The White Seal

Notes on the text

These notes, by Alan Underwood, are partly new, and partly based on the ORG, with various additions. The Editor is grateful to Dr. Arthur W. Mansfield, who has specialist knowledge of the scientific background to the story. The page and line numbers below refer to the Macmillan (London) Standard Edition of The Jungle Book, as published and frequently reprinted between 1899 and 1950.

[Page 127, lines 1- 8] Verse heading Eight lines beginning ‘Oh! Hush thee my baby …’ with “Seal Lullaby” below but included in Songs from Books simply as a Chapter Heading. Kipling may have had in mind Sir Walter Scott’s “Lullaby for an Infant Chief”, beginning “Hush thee my babie, thy sire was a Knight…”

[Page 127, line 11] Novastoshnah Kipling: ‘I don’t know how it should be pronounced. It is a Russian name’.

[Page 127, line 12] St. Paul one of the Pribilof Islands named after Gerasin Pribilof who visited them in 1786, north of the Aleutian Islands which stretch from the western end of the Alaska peninsula in a curve for almost 1,000 miles towards Kamchatha in far-east Asia. St. Paul was originally named St. Peter and St. Paul, because Pribilof’s second-in-command landed there on that feast day. Fur seals were hunted almost to extinction in the nineteenth century, with nearly half the world’s supply coming from St. Paul Island in about 1900.

[Page 127, line 13] Limmershin is the Aleut name for the Alaskan winter wren, native to the United States and remarkable for its resonant song. It signifies a chew of tobacco, which fits the bird’s small size and dull brown and black plumage (R.M. Patterson, Blackwood’s Magazine, September 1957). See “Preface” to The Jungle Book,, l.20 for an “acknowledgement.” Described as ‘very quaint’ rather than ‘very odd’ in the First English Edition of The Jungle Book.

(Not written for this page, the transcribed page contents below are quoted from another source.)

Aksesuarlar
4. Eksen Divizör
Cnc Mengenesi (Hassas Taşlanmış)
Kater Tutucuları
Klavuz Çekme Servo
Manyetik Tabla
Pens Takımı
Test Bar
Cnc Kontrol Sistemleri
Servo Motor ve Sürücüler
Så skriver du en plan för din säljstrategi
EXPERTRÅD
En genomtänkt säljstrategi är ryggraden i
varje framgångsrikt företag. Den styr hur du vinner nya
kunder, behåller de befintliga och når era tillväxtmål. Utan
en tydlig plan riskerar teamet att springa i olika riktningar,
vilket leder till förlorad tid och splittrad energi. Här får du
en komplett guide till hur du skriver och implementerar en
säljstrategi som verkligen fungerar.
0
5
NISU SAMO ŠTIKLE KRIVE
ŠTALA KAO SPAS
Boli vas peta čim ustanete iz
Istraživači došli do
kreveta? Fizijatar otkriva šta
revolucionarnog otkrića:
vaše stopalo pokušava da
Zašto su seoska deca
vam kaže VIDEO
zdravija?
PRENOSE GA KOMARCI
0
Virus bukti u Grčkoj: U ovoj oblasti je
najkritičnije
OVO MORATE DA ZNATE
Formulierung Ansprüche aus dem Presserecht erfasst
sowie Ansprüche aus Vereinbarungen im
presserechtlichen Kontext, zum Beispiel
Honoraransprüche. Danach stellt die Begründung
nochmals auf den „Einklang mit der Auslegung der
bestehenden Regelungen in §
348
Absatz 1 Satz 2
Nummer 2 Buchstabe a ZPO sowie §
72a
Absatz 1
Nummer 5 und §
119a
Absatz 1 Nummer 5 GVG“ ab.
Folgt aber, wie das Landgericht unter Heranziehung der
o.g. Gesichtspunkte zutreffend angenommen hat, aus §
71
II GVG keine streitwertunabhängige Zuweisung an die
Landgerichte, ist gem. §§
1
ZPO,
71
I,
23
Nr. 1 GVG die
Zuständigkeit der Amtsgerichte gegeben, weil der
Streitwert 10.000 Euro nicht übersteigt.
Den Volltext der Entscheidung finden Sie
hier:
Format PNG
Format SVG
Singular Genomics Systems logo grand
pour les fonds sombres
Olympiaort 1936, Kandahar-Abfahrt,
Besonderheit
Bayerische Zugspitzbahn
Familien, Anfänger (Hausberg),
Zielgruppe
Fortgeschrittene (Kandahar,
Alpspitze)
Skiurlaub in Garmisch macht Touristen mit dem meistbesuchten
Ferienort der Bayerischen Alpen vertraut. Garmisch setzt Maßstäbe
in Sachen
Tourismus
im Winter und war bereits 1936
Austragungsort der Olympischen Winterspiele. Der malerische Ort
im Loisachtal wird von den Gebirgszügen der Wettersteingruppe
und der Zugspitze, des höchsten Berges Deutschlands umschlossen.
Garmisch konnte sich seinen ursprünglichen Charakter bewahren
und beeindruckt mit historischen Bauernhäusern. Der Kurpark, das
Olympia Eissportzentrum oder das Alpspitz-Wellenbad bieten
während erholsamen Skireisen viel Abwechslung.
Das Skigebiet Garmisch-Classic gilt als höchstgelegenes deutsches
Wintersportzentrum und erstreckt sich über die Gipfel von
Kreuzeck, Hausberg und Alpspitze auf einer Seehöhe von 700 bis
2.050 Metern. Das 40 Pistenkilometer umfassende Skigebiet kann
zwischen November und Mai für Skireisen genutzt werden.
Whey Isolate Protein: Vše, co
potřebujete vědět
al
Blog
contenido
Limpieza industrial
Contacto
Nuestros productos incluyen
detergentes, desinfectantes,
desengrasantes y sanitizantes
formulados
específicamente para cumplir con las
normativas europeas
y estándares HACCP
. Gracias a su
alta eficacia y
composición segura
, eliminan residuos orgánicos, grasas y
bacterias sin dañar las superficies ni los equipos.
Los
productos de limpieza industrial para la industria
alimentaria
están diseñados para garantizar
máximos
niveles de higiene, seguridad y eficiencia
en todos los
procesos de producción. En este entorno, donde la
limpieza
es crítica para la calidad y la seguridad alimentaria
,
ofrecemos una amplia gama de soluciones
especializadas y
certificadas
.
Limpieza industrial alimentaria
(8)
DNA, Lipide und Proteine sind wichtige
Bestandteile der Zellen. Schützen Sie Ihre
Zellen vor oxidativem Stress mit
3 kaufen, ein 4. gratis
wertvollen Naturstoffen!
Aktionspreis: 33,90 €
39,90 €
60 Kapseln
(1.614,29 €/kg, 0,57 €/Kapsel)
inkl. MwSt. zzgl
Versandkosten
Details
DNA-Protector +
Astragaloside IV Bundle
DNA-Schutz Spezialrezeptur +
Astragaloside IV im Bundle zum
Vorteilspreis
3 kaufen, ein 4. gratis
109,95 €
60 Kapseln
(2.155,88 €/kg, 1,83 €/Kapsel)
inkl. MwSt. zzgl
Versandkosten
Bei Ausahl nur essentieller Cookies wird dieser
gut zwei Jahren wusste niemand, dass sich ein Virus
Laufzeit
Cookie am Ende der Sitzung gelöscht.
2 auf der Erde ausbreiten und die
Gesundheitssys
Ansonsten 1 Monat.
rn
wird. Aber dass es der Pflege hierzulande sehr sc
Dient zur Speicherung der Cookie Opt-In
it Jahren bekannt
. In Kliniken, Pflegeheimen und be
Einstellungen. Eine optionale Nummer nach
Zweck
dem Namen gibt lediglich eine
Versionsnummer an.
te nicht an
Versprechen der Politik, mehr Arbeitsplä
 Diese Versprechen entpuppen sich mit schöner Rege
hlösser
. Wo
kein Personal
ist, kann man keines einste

[Page 128, line 8] Sea Catch ‘Sea Catchee’ is the Russian name for a full-grown male seal. This is the Northern or Alaska fur seal (Callorhinus ursiness) a member of the eared seal family (Otaricidae). Fur seals breed in large numbers on the Pribilof Islands (U.S.) and the Commander Islands (Komandorskiye Ostrova, Russia) in the Bering Sea and range over the North Pacific Ocean from southern Japan to southern California in their annual migrations. The typical adult male, or ‘bull’, weights 400-600 lb (180-270 kg) compared to the female’s 90 lb (40kg).

[Page 128, line 14] almost a mane The fur is blackish or dark brown, with longer hairs at the back of the neck, forming the so-called ‘wig’ or ‘mane’.

[Page 129, line 5] Hutchinson’s Hill The following quotation from Elliott describes the geography of this and other locations on St. Paul named later in the story when the seals are killed:

St. Paul was shaped like a swimming reptile; the small head set on a long neck formed the N.E. Point, across the head was Novastoshna and elsewhere on the N.E. Point were Hutchinson’s Hill and Webster’s House, the Salt House and Sea Lions Neck. Some twelve miles away to the south-east a southern promontory reached out, forming the paddling flipper of the reptile, and there, facing the rising sun, were the beaches of Lukannon.


[Page 129, line 21] holluschickie (from the Russian) Young male seals which haul out to rest and sleep on beaches adjacent to, but apart from, the breeding grounds.

[Page 129, line 25] Matkah Kipling: ‘pronounced Mat-ker (accent on Mut), means a mother seal.’ The adult female bears her first young when three or more years old. The first males to reach the islands in early May, the so-called ‘beachmasters’, establish territories which they defend aggressively for an average of 50 days. As many as 100 females eventually collect within each of these territories after their arrival in June. Within 2 days of arrival the females give birth to a single pup, then mate again within the next week. Females nurse their pups for 3 to 4 months, making several week long trips to feed during this period. The breeding males, having fasted since their arrival, leave the beaches in August to regain their lost body weight.

Kipling was evidently ignorant or ignored the true facts of breeding in seals, and – as with the wolves in the Mowgli stories – implied small, human-like families where individuals recognised their parents after reaching maturity (page 129, line 6).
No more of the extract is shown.